Downtown Dallas Inc. would like downtown to look and taste a bit more like, say, midtown Manhattan.
Downtown Dallas Inc. would like downtown to look and taste a bit more like, say, midtown Manhattan.

Tomorrow morning, I expect, we'll post the PowerPoint that goes along with a simply titled but nonetheless intriguing item that appears on the council's Quality of Life Committee agenda for Monday morning: "Downtown Vending." Rumor's been circulating for a long while now that efforts are underway to rewrite the section of the City Code dealing with street vendors, in large part due to the Downtown Dallas 360 plan, which calls for modifying "street vending ordinance consistent with DDI recommendations to support increased vending opportunities including kiosks, carts and temporary vendors." Is this agenda item related to that recommendation?

That's exactly right, says John Crawford, president of Downtown Dallas Inc., among the four groups pushing for the ordinance redo, the first in more than two decades. (Also involved, he says: the Arts District, Dallas Area Rapid Transit and the West End Association.) "This feeds into Downtown Dallas 360 and those quick wins we're trying to focus on," he tells Unfair Park this morning. "This will eventually fold into some of our retail kiosks, which isn't part of this ordinance."

What is part of the new ordinance? Well, says Jim Wood, DDI's director of Planning, Transportation and Development, "We've all been working on it for a good long time with the intent to make it easier for vendors to get the permits and make a living. The current ordinance restricts the number of permits you can have -- and you can't make a living off one hot dog cart. We're trying to make it easier for people to have multiple carts and locations and make it easier to sell things like T-shirts, umbrellas, which currently is prohibited."

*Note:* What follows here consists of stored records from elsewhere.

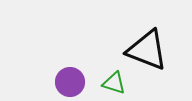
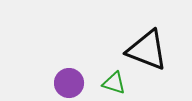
purple circle: moved 1 px left, 1 px down
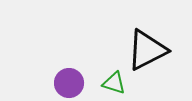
black triangle: rotated 48 degrees counterclockwise
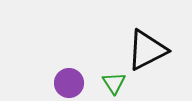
green triangle: rotated 40 degrees clockwise
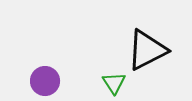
purple circle: moved 24 px left, 2 px up
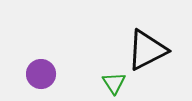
purple circle: moved 4 px left, 7 px up
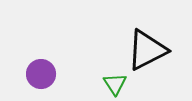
green triangle: moved 1 px right, 1 px down
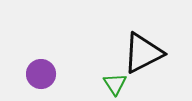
black triangle: moved 4 px left, 3 px down
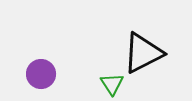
green triangle: moved 3 px left
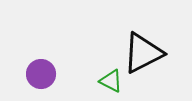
green triangle: moved 1 px left, 3 px up; rotated 30 degrees counterclockwise
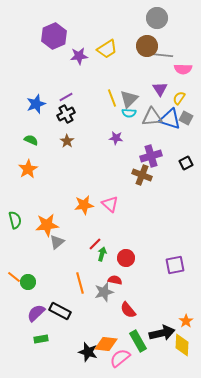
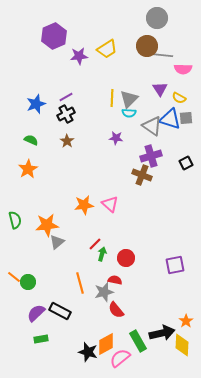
yellow line at (112, 98): rotated 24 degrees clockwise
yellow semicircle at (179, 98): rotated 96 degrees counterclockwise
gray triangle at (152, 117): moved 9 px down; rotated 40 degrees clockwise
gray square at (186, 118): rotated 32 degrees counterclockwise
red semicircle at (128, 310): moved 12 px left
orange diamond at (106, 344): rotated 35 degrees counterclockwise
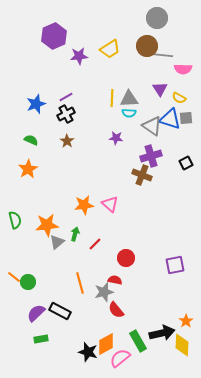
yellow trapezoid at (107, 49): moved 3 px right
gray triangle at (129, 99): rotated 42 degrees clockwise
green arrow at (102, 254): moved 27 px left, 20 px up
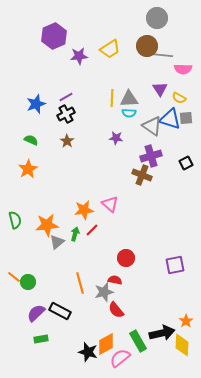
orange star at (84, 205): moved 5 px down
red line at (95, 244): moved 3 px left, 14 px up
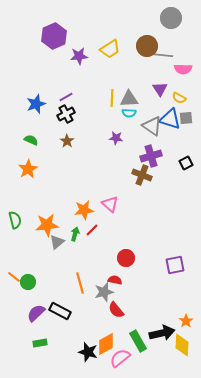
gray circle at (157, 18): moved 14 px right
green rectangle at (41, 339): moved 1 px left, 4 px down
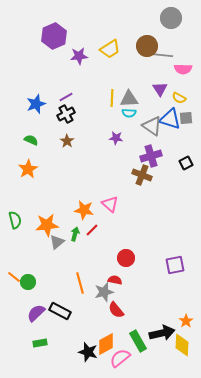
orange star at (84, 210): rotated 18 degrees clockwise
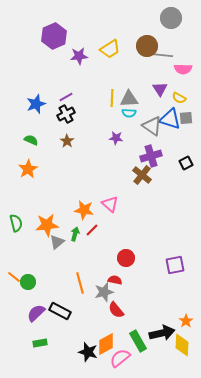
brown cross at (142, 175): rotated 18 degrees clockwise
green semicircle at (15, 220): moved 1 px right, 3 px down
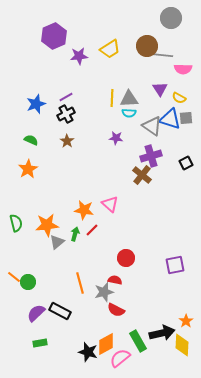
red semicircle at (116, 310): rotated 24 degrees counterclockwise
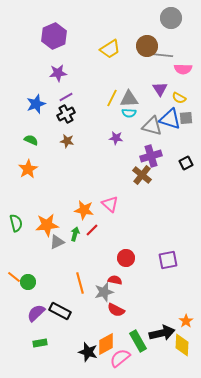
purple star at (79, 56): moved 21 px left, 17 px down
yellow line at (112, 98): rotated 24 degrees clockwise
gray triangle at (152, 126): rotated 20 degrees counterclockwise
brown star at (67, 141): rotated 24 degrees counterclockwise
gray triangle at (57, 242): rotated 14 degrees clockwise
purple square at (175, 265): moved 7 px left, 5 px up
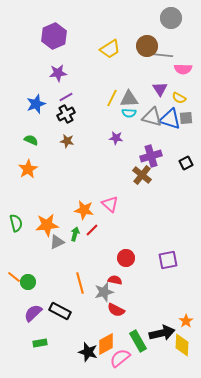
gray triangle at (152, 126): moved 9 px up
purple semicircle at (36, 313): moved 3 px left
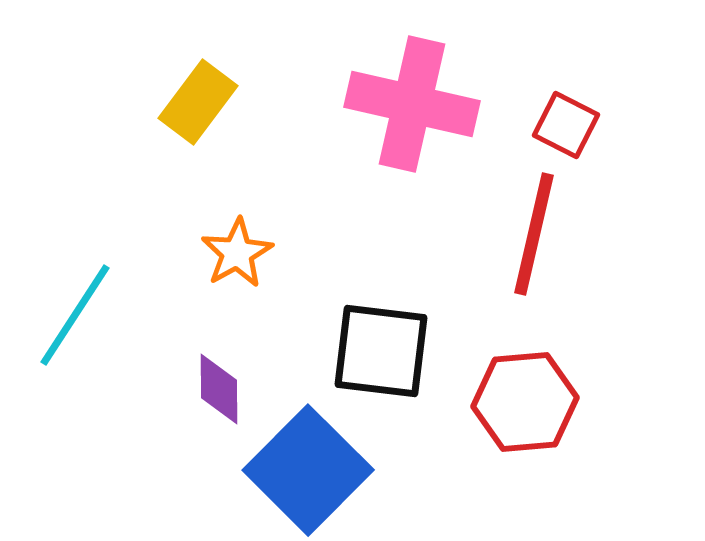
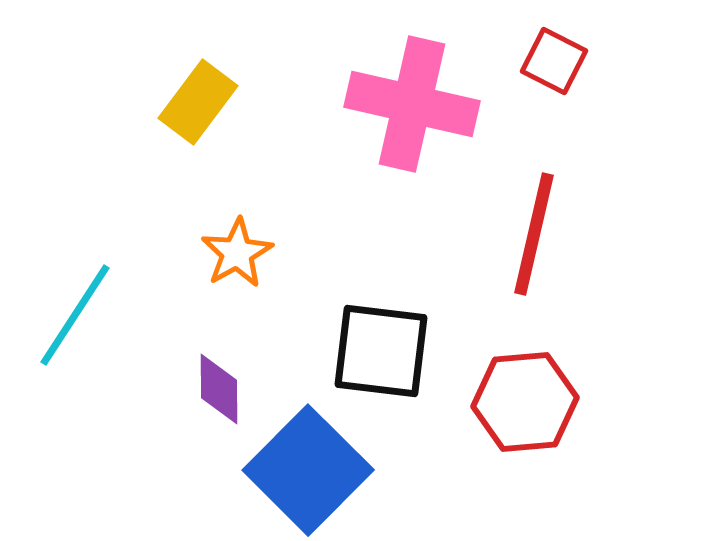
red square: moved 12 px left, 64 px up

One of the intentions of the new ordinance, which has yet to be drafted, is creating a "transit mall district," which DART would control and allow for the creation of, say, newsstands or pop-up coffee stands near light-rail stops. Says Crawford, DART has "concerns about trash and carrying food on the trains, but they're OK with what we've proposed, which is to make the transit line through downtown a separate vending corridor so that ultimately DART will have control over what's sold on the transit line."

Wood and Crawford say that if the Quality of Lifers don't have an issue with the ordinance redo, it should go before the council for a vote at its jam-packed December 14 meeting. And neither man foresees an issue come Monday.

"It may not seem like a big deal to a lot of people at first, but it'll be more pedestrian-friendly, more street-friendly and generate more activity at the street level, which everyone's always complained about," Crawford says. "And the mayor and council want to do things that can be done quickly by the stroke of a pen and shouldn't cost money and doesn't take money to study. ... Success breeds success. We won't have as big a critical mass as we want initially, but if we don't do this, we won't have the kind of vibrancy people want and expect out of their downtown. Our time has arrived to where we want to do more and different kinds of things, and we're optimistic things like this will help us achieve what everyone wants."